Which are you? Is there any middle ground?

In any modern, code-friendly text editor, you can set tab size. This means that one tab can appear to be as wide as a single space character or - more commonly - 2 or 4 spaces. It's even possible in some to set any arbitrary size so there's nothing stopping you setting tabs to be 30 spaces and

format() {
                              your code() {
                                                            like;
                              }
                              this;
}

However you do it, the point is that using tabs allows the reader personal preference.

Indenting your code using spaces, however, is completely different. A space is always a space. There's actually a simple conversion chart:

  • 1 = One
  • 2 = Two
  • 3 = Three
  • and so on.

The fundamental difference here is that the person reading the code has no choice about how it's laid out. Tabs means you get to read the code how you want to, spaces means you read the code how I want you to. It's a subtle difference but an important one.
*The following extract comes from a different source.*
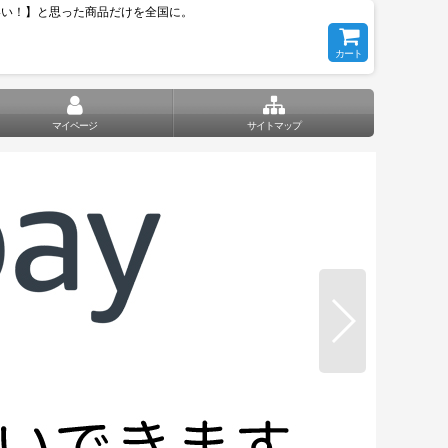
いい！】と思った商品だけを全国に。
カート
マイページ
サイトマップ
Space indenting is therefore perfectly suited to psychopathic megalomaniacs who insist their way is right while tab indenting is for obsequious sycophants who are putting the needs of others above themselves. Sure, there may be lots of grades in-between but why let moderation get in the way of a barely coherent point?

There's unfortunately no real middle ground here. Teams must agree amongst themselves what side of the fence they fall down on. It is entirely possible to set many text editors to automatically convert tabs to spaces or spaces to tabs on file save but if you're doing that, you'd better hope your favourite diff algorithm ignores white space otherwise version control goes out the window.